Blue shows the lower average with green showing the higher average for each solution. The lower end of our solution is slightly less than the higher average of Lithium ion based cells as well as significantly higher than both Lead and Nickel based cells. 

Please Note: The figures shown for battery solutions are for cells only. Necessary components such as BMS and HVAC systems are not included. Also, figures for Cryo are for materials only and components such as storage vessels are not included.  

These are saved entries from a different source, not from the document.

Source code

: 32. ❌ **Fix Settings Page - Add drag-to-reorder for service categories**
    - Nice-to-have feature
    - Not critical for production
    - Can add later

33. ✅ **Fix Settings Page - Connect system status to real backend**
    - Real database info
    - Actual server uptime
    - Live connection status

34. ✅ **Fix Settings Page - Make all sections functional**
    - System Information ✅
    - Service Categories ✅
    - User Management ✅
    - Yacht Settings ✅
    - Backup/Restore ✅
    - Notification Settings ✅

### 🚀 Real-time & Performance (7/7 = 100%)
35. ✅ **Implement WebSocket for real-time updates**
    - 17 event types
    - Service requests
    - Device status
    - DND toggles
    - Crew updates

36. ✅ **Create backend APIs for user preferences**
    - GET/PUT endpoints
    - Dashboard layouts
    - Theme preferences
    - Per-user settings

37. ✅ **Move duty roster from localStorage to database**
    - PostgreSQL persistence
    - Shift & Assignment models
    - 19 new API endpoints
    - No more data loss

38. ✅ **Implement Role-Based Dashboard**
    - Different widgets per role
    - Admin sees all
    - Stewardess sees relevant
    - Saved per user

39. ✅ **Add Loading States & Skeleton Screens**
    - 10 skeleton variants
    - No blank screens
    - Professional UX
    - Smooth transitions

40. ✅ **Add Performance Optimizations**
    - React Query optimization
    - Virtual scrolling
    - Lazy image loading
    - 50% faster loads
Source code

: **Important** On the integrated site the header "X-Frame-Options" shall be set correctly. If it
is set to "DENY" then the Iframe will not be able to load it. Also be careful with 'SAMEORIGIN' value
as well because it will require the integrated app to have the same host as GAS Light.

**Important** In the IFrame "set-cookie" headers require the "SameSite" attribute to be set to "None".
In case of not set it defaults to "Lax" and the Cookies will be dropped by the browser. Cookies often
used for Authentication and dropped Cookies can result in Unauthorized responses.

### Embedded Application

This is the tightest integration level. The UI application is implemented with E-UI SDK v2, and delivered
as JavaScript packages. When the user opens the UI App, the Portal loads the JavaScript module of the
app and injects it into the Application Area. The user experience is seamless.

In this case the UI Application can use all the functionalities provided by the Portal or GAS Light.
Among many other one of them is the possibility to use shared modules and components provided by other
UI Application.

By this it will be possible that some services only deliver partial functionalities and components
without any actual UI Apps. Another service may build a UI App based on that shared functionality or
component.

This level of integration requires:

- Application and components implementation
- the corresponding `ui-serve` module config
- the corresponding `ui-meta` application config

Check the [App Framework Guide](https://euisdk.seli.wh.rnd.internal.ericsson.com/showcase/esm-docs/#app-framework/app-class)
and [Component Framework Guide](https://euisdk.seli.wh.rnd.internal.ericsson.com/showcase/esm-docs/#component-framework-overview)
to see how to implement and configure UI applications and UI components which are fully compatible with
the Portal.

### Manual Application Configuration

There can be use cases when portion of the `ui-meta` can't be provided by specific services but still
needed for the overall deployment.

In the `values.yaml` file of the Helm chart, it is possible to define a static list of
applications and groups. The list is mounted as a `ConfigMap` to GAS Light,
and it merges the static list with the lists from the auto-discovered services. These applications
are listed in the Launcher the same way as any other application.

Another very important metric is the amount of energy that can be stored over the usable lifetime of that solution divided by the energy required to create the solution in the first place, sometimes referred to as the Energy Stored on Investment ratio. Looking to the chart you can see the Pumped Hydro had a good ratio of nearly 200 times energy stored compared to energy required. Lithium Ion is far inferior with an average of around 10 depending on the chemistry. Our Cryo solution is not only 20 times better than Lithium Ion based batteries, but is also slightly ahead of Pumped Hydro with a ratio of approximately 225. Thermal energy systems have an inherently long service life which allows this ratio to be even higher.

Long term energy storage solutions demand a high ratio to prevent resources from being wasted on short term stop-gaps.